Историческая родина встретила Ани сумасшедшей песцовой метелью и медленно плывущим колокольным звоном. Она ожидала чего-то в этом роде, но не столь прекрасного и величественного. Пока выгружали из машины багаж, пока она расплачивалась с шофером, ее всю запорошило снегом, и от этого было весело, и предстоящая авантюра казалась ей романтической и непременно с хорошим концом. Да и вообще это первое впечатление определило настрой на отпущенное ей время пребывания в Москве.
Ожидавший ее в Шереметьево молодой и интересный преподаватель частной школы, в которой предстояло работать, приятно удивился ее миловидности и молодости (почему-то он был уверен, что приедет чопорная дама забальзаковского возраста), и от этого был предупредительно галантен. Он помог занести вещи в квартиру, проверил, все ли в рабочем состоянии, и вежливо откланялся.
Квартирка, как ее здесь называли — распашонка, — Ани понравилась. Две комнатки были маленькими, но уютно и функционально обставленными. Окна спальни выходили во дворик, а большое окно гостиной — на недавно отреставрированную церковь. На разложенной в спальне широченной тахте были аккуратно сложены новые одеяла, подушки, плед и два нераспечатанных комплекта постельного белья.
Крошечная кухонька сияла чистотой. Ани вспомнила, как кто-то рассказывал, что москвичи обычно устраивают свои посиделки на кухнях, недоверчиво улыбнулась, присела на стул и представила: вот напротив сидит муж, глава семейства, сбоку умещаются двое детишек… А что? Вполне… Ее нынешняя парижская квартира гораздо хуже…
Холодильник работал, имелась посуда на шесть персон, а в ванной ее вообще ожидал сюрприз: новая стиральная машина-автомат. Настроение с каждой минутой улучшалось. Она распаковала чемоданы, разложила и развесила вещи и решила сходить в ближайший магазин за продуктами: очень хотелось есть.
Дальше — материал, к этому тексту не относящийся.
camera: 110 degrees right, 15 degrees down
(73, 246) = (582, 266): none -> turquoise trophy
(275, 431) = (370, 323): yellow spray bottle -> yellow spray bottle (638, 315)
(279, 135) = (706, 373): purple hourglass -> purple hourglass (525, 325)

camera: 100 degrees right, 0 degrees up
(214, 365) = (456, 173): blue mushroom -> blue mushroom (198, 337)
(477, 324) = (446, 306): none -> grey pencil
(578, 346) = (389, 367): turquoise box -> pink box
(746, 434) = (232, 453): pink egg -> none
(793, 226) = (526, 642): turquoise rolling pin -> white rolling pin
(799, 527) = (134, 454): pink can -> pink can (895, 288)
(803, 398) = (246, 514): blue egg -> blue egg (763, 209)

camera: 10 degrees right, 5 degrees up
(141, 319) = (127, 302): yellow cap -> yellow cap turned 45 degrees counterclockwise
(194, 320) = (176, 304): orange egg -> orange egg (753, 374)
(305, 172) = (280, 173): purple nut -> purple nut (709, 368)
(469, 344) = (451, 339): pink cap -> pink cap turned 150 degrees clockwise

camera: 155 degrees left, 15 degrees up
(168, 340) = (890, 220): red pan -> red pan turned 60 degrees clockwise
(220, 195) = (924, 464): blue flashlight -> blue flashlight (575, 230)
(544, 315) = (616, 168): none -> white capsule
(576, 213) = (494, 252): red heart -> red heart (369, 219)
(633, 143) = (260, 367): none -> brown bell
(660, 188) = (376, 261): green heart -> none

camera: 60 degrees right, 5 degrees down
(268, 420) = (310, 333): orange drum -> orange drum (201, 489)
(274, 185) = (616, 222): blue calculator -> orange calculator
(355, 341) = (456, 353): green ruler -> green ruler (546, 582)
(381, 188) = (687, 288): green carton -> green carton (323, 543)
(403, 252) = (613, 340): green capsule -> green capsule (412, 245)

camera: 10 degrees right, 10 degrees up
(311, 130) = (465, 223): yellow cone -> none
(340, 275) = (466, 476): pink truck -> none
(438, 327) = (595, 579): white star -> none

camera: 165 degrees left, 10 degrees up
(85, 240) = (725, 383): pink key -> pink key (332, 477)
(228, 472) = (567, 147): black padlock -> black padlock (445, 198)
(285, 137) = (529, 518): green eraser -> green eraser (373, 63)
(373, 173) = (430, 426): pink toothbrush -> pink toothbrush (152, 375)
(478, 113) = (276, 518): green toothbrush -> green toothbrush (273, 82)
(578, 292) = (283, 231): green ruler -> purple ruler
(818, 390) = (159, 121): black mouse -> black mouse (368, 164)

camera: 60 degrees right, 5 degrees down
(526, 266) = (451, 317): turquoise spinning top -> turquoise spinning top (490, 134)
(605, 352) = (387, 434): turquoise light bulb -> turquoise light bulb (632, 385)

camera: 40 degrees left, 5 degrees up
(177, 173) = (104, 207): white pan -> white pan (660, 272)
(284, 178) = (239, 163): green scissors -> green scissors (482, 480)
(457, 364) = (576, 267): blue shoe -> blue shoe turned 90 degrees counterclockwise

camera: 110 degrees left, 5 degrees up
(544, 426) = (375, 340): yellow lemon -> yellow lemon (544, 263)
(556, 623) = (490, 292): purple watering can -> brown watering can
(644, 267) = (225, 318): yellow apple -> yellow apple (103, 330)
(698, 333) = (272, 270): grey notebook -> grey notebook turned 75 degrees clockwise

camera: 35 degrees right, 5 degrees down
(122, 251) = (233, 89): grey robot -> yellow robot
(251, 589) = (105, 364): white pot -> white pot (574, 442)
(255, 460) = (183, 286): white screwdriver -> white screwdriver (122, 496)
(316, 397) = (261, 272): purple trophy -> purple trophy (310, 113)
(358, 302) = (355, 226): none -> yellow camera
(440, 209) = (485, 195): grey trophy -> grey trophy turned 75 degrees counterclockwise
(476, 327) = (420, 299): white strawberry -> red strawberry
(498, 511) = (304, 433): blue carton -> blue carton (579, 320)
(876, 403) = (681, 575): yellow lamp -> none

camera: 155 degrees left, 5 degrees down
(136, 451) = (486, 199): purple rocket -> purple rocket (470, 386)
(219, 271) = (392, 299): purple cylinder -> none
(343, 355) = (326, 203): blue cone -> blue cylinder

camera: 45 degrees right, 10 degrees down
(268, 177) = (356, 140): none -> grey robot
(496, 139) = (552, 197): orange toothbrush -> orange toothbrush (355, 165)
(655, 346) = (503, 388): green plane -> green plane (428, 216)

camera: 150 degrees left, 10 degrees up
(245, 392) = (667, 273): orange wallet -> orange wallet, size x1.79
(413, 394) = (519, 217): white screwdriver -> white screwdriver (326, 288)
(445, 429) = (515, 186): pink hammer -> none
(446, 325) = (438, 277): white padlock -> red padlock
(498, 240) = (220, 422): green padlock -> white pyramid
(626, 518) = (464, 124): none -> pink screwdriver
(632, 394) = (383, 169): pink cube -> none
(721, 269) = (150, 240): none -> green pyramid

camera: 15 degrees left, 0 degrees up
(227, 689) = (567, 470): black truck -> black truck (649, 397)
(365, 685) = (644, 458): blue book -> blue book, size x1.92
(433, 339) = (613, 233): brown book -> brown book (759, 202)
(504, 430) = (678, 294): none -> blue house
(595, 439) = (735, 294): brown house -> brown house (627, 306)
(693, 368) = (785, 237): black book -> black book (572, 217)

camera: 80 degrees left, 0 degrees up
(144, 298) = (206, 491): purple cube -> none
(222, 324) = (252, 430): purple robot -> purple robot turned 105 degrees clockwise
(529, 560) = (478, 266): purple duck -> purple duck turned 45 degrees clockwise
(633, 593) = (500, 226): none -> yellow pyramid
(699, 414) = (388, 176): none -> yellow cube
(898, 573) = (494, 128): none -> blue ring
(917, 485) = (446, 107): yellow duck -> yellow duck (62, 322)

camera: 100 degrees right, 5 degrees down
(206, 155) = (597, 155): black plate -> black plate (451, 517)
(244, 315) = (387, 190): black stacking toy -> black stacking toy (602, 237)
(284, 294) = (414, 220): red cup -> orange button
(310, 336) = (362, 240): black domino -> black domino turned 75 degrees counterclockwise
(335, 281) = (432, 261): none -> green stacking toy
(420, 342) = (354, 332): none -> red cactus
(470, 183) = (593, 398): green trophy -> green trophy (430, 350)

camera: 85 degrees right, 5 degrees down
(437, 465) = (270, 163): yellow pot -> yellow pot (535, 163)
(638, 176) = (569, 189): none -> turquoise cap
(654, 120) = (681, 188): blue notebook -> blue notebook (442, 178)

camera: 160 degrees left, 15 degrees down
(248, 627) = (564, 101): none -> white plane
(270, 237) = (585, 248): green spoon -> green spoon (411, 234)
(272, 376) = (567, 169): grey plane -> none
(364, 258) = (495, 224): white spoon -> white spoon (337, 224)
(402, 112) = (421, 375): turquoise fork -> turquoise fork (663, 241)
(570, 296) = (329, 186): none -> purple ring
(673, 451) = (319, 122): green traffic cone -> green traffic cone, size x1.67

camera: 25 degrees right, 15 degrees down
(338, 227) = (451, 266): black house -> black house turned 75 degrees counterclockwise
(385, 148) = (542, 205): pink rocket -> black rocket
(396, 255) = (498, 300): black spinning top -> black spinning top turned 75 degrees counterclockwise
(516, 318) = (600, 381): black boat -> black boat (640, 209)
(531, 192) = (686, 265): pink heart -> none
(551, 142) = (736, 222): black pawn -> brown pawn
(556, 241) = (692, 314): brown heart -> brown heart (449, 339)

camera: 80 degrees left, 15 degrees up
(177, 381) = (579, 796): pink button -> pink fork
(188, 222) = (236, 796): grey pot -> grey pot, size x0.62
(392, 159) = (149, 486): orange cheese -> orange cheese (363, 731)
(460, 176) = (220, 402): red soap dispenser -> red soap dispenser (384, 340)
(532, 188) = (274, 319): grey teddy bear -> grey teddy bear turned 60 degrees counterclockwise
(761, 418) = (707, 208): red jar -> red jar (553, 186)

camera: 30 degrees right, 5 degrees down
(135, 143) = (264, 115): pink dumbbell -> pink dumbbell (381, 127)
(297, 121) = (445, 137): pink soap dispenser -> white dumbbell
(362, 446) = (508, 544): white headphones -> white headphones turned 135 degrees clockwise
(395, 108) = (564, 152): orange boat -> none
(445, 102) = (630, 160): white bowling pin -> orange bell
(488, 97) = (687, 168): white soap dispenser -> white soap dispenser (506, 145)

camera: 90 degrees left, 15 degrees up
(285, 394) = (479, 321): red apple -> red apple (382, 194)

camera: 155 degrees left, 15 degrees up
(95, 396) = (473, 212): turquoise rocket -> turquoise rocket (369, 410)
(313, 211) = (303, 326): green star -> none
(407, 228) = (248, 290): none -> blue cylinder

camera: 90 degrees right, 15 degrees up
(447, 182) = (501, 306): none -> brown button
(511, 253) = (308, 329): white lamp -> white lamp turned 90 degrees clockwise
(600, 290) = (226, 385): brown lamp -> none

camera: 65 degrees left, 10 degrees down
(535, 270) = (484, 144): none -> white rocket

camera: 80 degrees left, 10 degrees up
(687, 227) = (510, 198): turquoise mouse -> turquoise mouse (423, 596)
В крошечном магазине с названием «Супермаркет», как ни странно, было все, что могло понадобиться или захотеться непритязательному едоку. Она набрала себе всякой всячины и не спеша побрела домой, подставляя лицо ветру, несущему снег, запах елок и еще что-то неуловимо знакомое. «Наверное, генетическая память», — подумала она и представила себе молодую бабушку, влюбленную, счастливую, идущую сквозь метель под руку с красавцем-дедушкой. Ей безумно захотелось счастья, и на этот раз в душе не отдало болью. Это было хорошим знаком.
Занятия начинались только с 14 января, и в ее распоряжении было какое-то время для акклиматизации, адаптации и рекогносцировки. Первые дни Ани бродила по Москве, заглядывала в магазины, делала мелкие покупки для хозяйства и неоднократно с благодарностью вспоминала Жерара, столь разумно распорядившегося ее зимним гардеробом. Новый год она встречала одна, перед телевизором, но около часа ночи, уставшая от переполнявших ее впечатлений, уснула.
В оставшиеся свободные дни она побывала в различных музеях, один раз сходила в театр и один раз съездила на ВДНХ, чтобы вживую сориентироваться в выходах, автобусах, трамваях. Дома сверилась с планами и успокоилась: все было правильно, все совпадало.
Начались занятия. Ани ужасно волновалась, но и здесь ей были преподнесены приятные сюрпризы: ее приняли хорошо и учителя, и ученики, дети неплохо знали французский, и не было необходимости следовать какой-либо скучной методике. Она начитывала на пленку тексты из учебника, для преподавателей выбирала тему следующего урока, обсуждая ее потом весь урок по-французски, споря и импровизируя. Ани предложила им разучить несколько песен. Две девочки принесли гитары, и они тихо пели. Буквально через пару недель ее попросили о дополнительных занятиях для желающих и предложили неожиданно высокую плату. Этого Ани никак не ожидала, как и того, что на эти дополнительные занятия будут приходить все ученики, даже те, которые говорили по-французски практически свободно. Ани перестала чувствовать себя аферисткой и самозванкой. Незаметно пролетела половина февраля, а она все откладывала поездку на ВДНХ, собираясь с духом. Однако пора было приступать и к тому делу, из-за которого она, собственно говоря, приехала в Москву.